Task goal =>
This exercise needs the listing below duplicated exactly.

Listed entries =>
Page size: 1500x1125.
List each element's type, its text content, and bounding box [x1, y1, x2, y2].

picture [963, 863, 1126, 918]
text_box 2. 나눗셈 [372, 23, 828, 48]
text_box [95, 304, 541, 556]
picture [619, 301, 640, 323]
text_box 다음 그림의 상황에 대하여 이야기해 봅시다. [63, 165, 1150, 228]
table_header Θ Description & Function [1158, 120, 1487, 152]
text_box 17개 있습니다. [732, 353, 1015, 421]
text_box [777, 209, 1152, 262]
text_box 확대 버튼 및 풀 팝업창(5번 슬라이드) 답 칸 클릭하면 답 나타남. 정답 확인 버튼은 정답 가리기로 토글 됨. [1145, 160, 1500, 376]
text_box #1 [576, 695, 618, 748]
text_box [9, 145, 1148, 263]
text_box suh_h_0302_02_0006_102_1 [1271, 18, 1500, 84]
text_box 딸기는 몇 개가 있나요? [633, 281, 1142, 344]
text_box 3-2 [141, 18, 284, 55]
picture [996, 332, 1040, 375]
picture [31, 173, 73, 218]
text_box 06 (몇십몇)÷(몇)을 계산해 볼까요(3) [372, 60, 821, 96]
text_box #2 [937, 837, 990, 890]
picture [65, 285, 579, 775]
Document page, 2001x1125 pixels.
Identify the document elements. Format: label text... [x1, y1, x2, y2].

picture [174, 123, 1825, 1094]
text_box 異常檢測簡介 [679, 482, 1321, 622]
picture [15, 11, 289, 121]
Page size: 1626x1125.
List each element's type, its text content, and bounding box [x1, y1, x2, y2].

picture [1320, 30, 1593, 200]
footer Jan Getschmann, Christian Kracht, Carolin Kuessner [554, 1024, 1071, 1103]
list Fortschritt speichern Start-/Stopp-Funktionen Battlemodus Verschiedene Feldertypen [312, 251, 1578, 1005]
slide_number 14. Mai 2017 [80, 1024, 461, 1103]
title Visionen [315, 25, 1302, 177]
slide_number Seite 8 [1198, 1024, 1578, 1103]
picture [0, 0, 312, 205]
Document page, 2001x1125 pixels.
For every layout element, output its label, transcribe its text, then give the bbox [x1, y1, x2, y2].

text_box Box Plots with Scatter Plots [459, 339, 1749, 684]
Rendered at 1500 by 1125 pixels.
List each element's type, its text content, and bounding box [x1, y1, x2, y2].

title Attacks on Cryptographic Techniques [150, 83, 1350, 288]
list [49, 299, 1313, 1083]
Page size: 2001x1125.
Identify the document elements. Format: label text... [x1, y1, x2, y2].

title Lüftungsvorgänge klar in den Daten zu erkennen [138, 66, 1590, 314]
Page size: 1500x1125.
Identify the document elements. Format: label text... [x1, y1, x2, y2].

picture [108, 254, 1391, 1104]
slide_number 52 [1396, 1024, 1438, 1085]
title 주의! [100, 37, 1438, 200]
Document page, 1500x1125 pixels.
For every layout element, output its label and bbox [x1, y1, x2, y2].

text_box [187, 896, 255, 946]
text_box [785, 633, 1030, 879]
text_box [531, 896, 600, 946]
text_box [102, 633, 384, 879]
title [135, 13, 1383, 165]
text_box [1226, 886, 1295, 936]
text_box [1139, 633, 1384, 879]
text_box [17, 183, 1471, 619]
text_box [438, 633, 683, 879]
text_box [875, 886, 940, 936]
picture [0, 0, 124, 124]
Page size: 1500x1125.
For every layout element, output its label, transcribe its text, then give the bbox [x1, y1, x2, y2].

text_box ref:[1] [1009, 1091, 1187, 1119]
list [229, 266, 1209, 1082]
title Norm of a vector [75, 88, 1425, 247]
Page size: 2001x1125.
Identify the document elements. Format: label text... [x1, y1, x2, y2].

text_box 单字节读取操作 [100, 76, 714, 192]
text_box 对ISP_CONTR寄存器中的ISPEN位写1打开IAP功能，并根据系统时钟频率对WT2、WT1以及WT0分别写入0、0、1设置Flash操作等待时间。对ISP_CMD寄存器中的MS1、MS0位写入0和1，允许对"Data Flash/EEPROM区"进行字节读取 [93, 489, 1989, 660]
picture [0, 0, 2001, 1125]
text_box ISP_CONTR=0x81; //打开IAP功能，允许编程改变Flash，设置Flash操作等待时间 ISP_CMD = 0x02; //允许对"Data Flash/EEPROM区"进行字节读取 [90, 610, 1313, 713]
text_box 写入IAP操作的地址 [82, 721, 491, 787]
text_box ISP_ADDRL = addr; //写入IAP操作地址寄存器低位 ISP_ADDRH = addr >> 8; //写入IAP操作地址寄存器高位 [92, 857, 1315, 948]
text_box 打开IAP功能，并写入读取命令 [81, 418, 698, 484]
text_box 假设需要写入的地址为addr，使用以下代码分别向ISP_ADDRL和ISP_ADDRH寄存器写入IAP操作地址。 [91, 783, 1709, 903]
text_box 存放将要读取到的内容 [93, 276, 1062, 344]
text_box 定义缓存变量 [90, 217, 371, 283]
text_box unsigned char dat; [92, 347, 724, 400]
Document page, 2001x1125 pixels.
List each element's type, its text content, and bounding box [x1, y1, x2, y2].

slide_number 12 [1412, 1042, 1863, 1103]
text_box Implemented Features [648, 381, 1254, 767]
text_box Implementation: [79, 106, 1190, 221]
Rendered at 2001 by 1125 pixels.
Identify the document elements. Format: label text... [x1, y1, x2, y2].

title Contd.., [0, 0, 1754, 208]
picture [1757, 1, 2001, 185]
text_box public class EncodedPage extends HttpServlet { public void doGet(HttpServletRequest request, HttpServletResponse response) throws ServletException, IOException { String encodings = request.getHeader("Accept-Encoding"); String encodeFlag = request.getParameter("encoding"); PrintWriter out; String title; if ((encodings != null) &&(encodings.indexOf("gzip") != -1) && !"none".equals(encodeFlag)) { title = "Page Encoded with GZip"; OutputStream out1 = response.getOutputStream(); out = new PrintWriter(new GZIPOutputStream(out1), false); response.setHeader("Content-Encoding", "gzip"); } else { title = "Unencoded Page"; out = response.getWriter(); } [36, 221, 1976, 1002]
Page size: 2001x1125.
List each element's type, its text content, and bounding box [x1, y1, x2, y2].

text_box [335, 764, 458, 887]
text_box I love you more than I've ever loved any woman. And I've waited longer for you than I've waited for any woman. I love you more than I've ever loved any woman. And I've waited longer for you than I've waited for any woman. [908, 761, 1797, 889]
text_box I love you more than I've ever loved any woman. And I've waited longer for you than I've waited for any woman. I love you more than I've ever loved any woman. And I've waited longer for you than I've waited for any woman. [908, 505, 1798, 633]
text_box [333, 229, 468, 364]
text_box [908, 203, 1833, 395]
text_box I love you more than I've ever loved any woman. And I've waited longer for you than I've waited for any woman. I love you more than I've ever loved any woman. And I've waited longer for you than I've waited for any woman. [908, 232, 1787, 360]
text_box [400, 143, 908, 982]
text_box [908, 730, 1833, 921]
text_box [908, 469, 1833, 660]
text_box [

Your solution =>
Page size: 1500x1125.
List each element's type, its text content, and bounding box [x1, y1, x2, y2].

picture [963, 863, 1126, 918]
text_box 2. 나눗셈 [372, 23, 828, 48]
text_box [95, 304, 541, 556]
picture [619, 301, 640, 323]
text_box 다음 그림의 상황에 대하여 이야기해 봅시다. [63, 165, 1150, 228]
table_header Θ Description & Function [1158, 120, 1487, 152]
text_box 17개 있습니다. [732, 353, 1015, 421]
text_box [777, 209, 1152, 262]
text_box 확대 버튼 및 풀 팝업창(5번 슬라이드) 답 칸 클릭하면 답 나타남. 정답 확인 버튼은 정답 가리기로 토글 됨. [1145, 160, 1500, 376]
text_box #1 [576, 695, 618, 748]
text_box [9, 145, 1148, 263]
text_box suh_h_0302_02_0006_102_1 [1271, 18, 1500, 84]
text_box 딸기는 몇 개가 있나요? [633, 281, 1142, 344]
text_box 3-2 [141, 18, 284, 55]
picture [996, 332, 1040, 375]
picture [31, 173, 73, 218]
text_box 06 (몇십몇)÷(몇)을 계산해 볼까요(3) [372, 60, 821, 96]
text_box #2 [937, 837, 990, 890]
picture [65, 285, 579, 775]
Document page, 2001x1125 pixels.
Identify the document elements. Format: label text... [x1, y1, x2, y2].

picture [174, 123, 1825, 1094]
text_box 異常檢測簡介 [679, 482, 1321, 622]
picture [15, 11, 289, 121]
Page size: 1626x1125.
List each element's type, its text content, and bounding box [x1, y1, x2, y2].

picture [1320, 30, 1593, 200]
footer Jan Getschmann, Christian Kracht, Carolin Kuessner [554, 1024, 1071, 1103]
list Fortschritt speichern Start-/Stopp-Funktionen Battlemodus Verschiedene Feldertypen [312, 251, 1578, 1005]
slide_number 14. Mai 2017 [80, 1024, 461, 1103]
title Visionen [315, 25, 1302, 177]
slide_number Seite 8 [1198, 1024, 1578, 1103]
picture [0, 0, 312, 205]
Document page, 2001x1125 pixels.
For every layout element, output its label, transcribe its text, then give the bbox [x1, y1, x2, y2].

text_box Box Plots with Scatter Plots [459, 339, 1749, 684]
Rendered at 1500 by 1125 pixels.
List each element's type, its text content, and bounding box [x1, y1, x2, y2].

title Attacks on Cryptographic Techniques [150, 83, 1350, 288]
list [49, 299, 1313, 1083]
Page size: 2001x1125.
Identify the document elements. Format: label text... [x1, y1, x2, y2].

title Lüftungsvorgänge klar in den Daten zu erkennen [138, 66, 1590, 314]
Page size: 1500x1125.
Identify the document elements. Format: label text... [x1, y1, x2, y2].

picture [108, 254, 1391, 1104]
slide_number 52 [1396, 1024, 1438, 1085]
title 주의! [100, 37, 1438, 200]
Document page, 1500x1125 pixels.
For every layout element, output its label and bbox [x1, y1, x2, y2].

text_box [187, 896, 255, 946]
text_box [785, 633, 1030, 879]
text_box [531, 896, 600, 946]
text_box [102, 633, 384, 879]
title [135, 13, 1383, 165]
text_box [1226, 886, 1295, 936]
text_box [1139, 633, 1384, 879]
text_box [17, 183, 1471, 619]
text_box [438, 633, 683, 879]
text_box [875, 886, 940, 936]
picture [0, 0, 124, 124]
Page size: 1500x1125.
For every layout element, output its label, transcribe its text, then give the bbox [x1, y1, x2, y2].

text_box ref:[1] [1009, 1091, 1187, 1119]
list [229, 266, 1209, 1082]
title Norm of a vector [75, 88, 1425, 247]
Page size: 2001x1125.
Identify the document elements. Format: label text... [x1, y1, x2, y2].

text_box 单字节读取操作 [100, 76, 714, 192]
text_box 对ISP_CONTR寄存器中的ISPEN位写1打开IAP功能，并根据系统时钟频率对WT2、WT1以及WT0分别写入0、0、1设置Flash操作等待时间。对ISP_CMD寄存器中的MS1、MS0位写入0和1，允许对"Data Flash/EEPROM区"进行字节读取 [93, 489, 1989, 660]
picture [0, 0, 2001, 1125]
text_box ISP_CONTR=0x81; //打开IAP功能，允许编程改变Flash，设置Flash操作等待时间 ISP_CMD = 0x02; //允许对"Data Flash/EEPROM区"进行字节读取 [90, 610, 1313, 713]
text_box 写入IAP操作的地址 [82, 721, 491, 787]
text_box ISP_ADDRL = addr; //写入IAP操作地址寄存器低位 ISP_ADDRH = addr >> 8; //写入IAP操作地址寄存器高位 [92, 857, 1315, 948]
text_box 打开IAP功能，并写入读取命令 [81, 418, 698, 484]
text_box 假设需要写入的地址为addr，使用以下代码分别向ISP_ADDRL和ISP_ADDRH寄存器写入IAP操作地址。 [91, 783, 1709, 903]
text_box 存放将要读取到的内容 [93, 276, 1062, 344]
text_box 定义缓存变量 [90, 217, 371, 283]
text_box unsigned char dat; [92, 347, 724, 400]
Document page, 2001x1125 pixels.
List each element's type, its text content, and bounding box [x1, y1, x2, y2].

slide_number 12 [1412, 1042, 1863, 1103]
text_box Implemented Features [648, 381, 1254, 767]
text_box Implementation: [79, 106, 1190, 221]
Rendered at 2001 by 1125 pixels.
Identify the document elements. Format: label text... [x1, y1, x2, y2].

title Contd.., [0, 0, 1754, 208]
picture [1757, 1, 2001, 185]
text_box public class EncodedPage extends HttpServlet { public void doGet(HttpServletRequest request, HttpServletResponse response) throws ServletException, IOException { String encodings = request.getHeader("Accept-Encoding"); String encodeFlag = request.getParameter("encoding"); PrintWriter out; String title; if ((encodings != null) &&(encodings.indexOf("gzip") != -1) && !"none".equals(encodeFlag)) { title = "Page Encoded with GZip"; OutputStream out1 = response.getOutputStream(); out = new PrintWriter(new GZIPOutputStream(out1), false); response.setHeader("Content-Encoding", "gzip"); } else { title = "Unencoded Page"; out = response.getWriter(); } [36, 221, 1976, 1002]
Page size: 2001x1125.
List each element's type, its text content, and bounding box [x1, y1, x2, y2].

text_box [335, 764, 458, 887]
text_box I love you more than I've ever loved any woman. And I've waited longer for you than I've waited for any woman. I love you more than I've ever loved any woman. And I've waited longer for you than I've waited for any woman. [908, 761, 1797, 889]
text_box I love you more than I've ever loved any woman. And I've waited longer for you than I've waited for any woman. I love you more than I've ever loved any woman. And I've waited longer for you than I've waited for any woman. [908, 505, 1798, 633]
text_box [333, 229, 468, 364]
text_box [908, 203, 1833, 395]
text_box I love you more than I've ever loved any woman. And I've waited longer for you than I've waited for any woman. I love you more than I've ever loved any woman. And I've waited longer for you than I've waited for any woman. [908, 232, 1787, 360]
text_box [400, 143, 908, 982]
text_box [908, 730, 1833, 921]
text_box [908, 469, 1833, 660]
text_box [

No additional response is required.